The introductory chapter, by Church and Mercer, is by far
the best published introduction to this burgeoning field. In the
space of 24 pages, it describes the historical precendents (including
the strong influence of the speech analysis community and the
empirical vs. rationalist debate), provides a useful, coherent, and
correct exposition of the basic statistical assumptions and techniques
popularly used in the field, and discusses general issues such as
corpus size and coverage.

The remaining papers cover a variety of tasks and algorithms, and
provide references for many techniques that are not addressed
explicity in the book. The papers by Biber, Brent, Marcus et al.,
Pustejovsky et al., and Smadja explore various aspects of lexical
analysis and lexical acquisition. Brown et al. have contributed an
important paper, previously difficult to obtain, about statistical
machine translation at IBM Watson. Papers by Kay and Roscheisen, and
Gale and Church, describe algorithms for multi-lingual sentence
alignment (that is, determining the correspondences between sentences
in a document with sentences in translations of that document).
Briscoe and Carroll describe algorithms for probabilistic
unification-based LR parsing. Disambiguation is the topic of two
papers: Hindle and Rooth describe an approach to prepositional phrase
attachment using an ingenious method for bootstrapping the statistics
from unlabeled training data, and Weischedel et al. tackle several
different disambiguation problems. Finally, the paper by Dunning
shows that the standard assumption of an underlying normal
distribution for frequencies of term co-occurrences is flawed when the
frequencies are small, and suggests using likelihood ratios with
underlying multinomial distributions as an alternative.

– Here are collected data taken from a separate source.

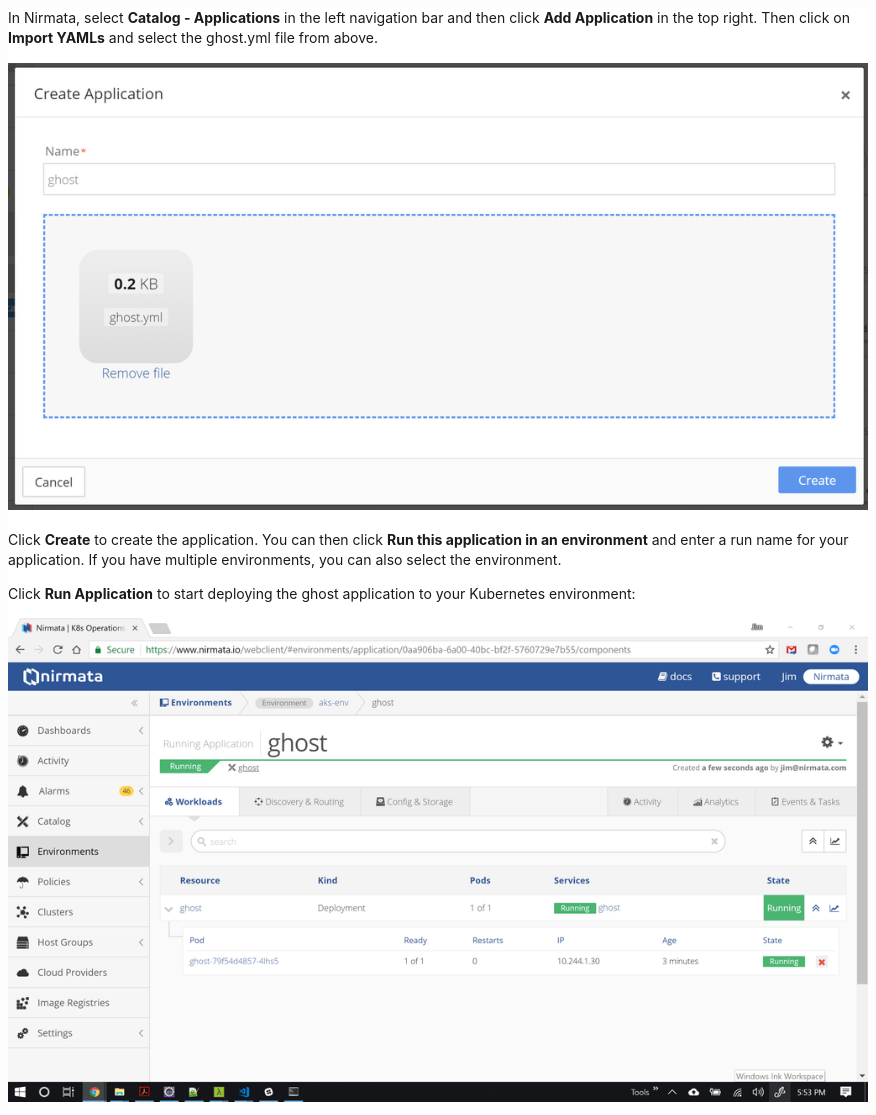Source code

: In Nirmata, select **Catalog - Applications** in the left navigation bar and then click **Add Application** in the top right. Then click on **Import YAMLs** and select the ghost.yml file from above.

![NirmataCreateGhost](media/nirmata-create-ghost.png)

Click **Create** to create the application. You can then click **Run this application in an environment** and
enter a run name for your application. If you have multiple environments, you can also select the environment.

Click **Run Application** to start deploying the ghost application to your Kubernetes environment:

![NirmataCreateGhost](media/nirmata-run-ghost.png)
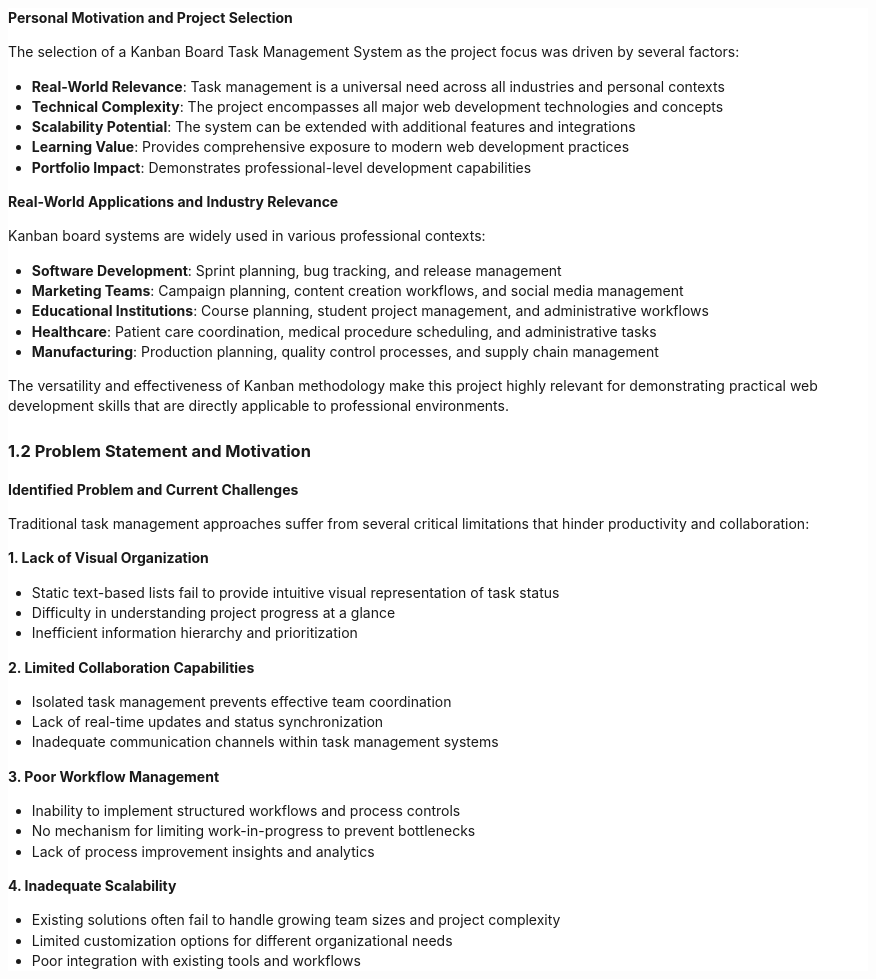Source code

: **Personal Motivation and Project Selection**

The selection of a Kanban Board Task Management System as the project focus was driven by several factors:

- **Real-World Relevance**: Task management is a universal need across all industries and personal contexts
- **Technical Complexity**: The project encompasses all major web development technologies and concepts
- **Scalability Potential**: The system can be extended with additional features and integrations
- **Learning Value**: Provides comprehensive exposure to modern web development practices
- **Portfolio Impact**: Demonstrates professional-level development capabilities

**Real-World Applications and Industry Relevance**

Kanban board systems are widely used in various professional contexts:

- **Software Development**: Sprint planning, bug tracking, and release management
- **Marketing Teams**: Campaign planning, content creation workflows, and social media management
- **Educational Institutions**: Course planning, student project management, and administrative workflows
- **Healthcare**: Patient care coordination, medical procedure scheduling, and administrative tasks
- **Manufacturing**: Production planning, quality control processes, and supply chain management

The versatility and effectiveness of Kanban methodology make this project highly relevant for demonstrating practical web development skills that are directly applicable to professional environments.

### 1.2 Problem Statement and Motivation

**Identified Problem and Current Challenges**

Traditional task management approaches suffer from several critical limitations that hinder productivity and collaboration:

**1. Lack of Visual Organization**

- Static text-based lists fail to provide intuitive visual representation of task status
- Difficulty in understanding project progress at a glance
- Inefficient information hierarchy and prioritization

**2. Limited Collaboration Capabilities**

- Isolated task management prevents effective team coordination
- Lack of real-time updates and status synchronization
- Inadequate communication channels within task management systems

**3. Poor Workflow Management**

- Inability to implement structured workflows and process controls
- No mechanism for limiting work-in-progress to prevent bottlenecks
- Lack of process improvement insights and analytics

**4. Inadequate Scalability**

- Existing solutions often fail to handle growing team sizes and project complexity
- Limited customization options for different organizational needs
- Poor integration with existing tools and workflows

The papers in this collection are well-written, well-edited, and
provide useful background information. Most of the algorithms are
implementated and evaluated on real text collections. Many of the
papers address difficult issues, such as the smoothing of estimates to
account for small frequencies. However, a small point of criticism
can be made: the papers refer to the two volume special issue, and
there is no acknowledgement of the transformation from journal to book
form, not even in the preface.

This collection should be required reading for anyone interested in
working in computational linguistics today. It should also be a
valuable reference for a graduate course in the field, although some
of the papers are technically challenging. The information access
researcher who wants to gain an understanding of current developments
in the field should definitely read the introductory chapter, and at
least leaf through the other chapters in order to get an impression of
current techniques and capabilities.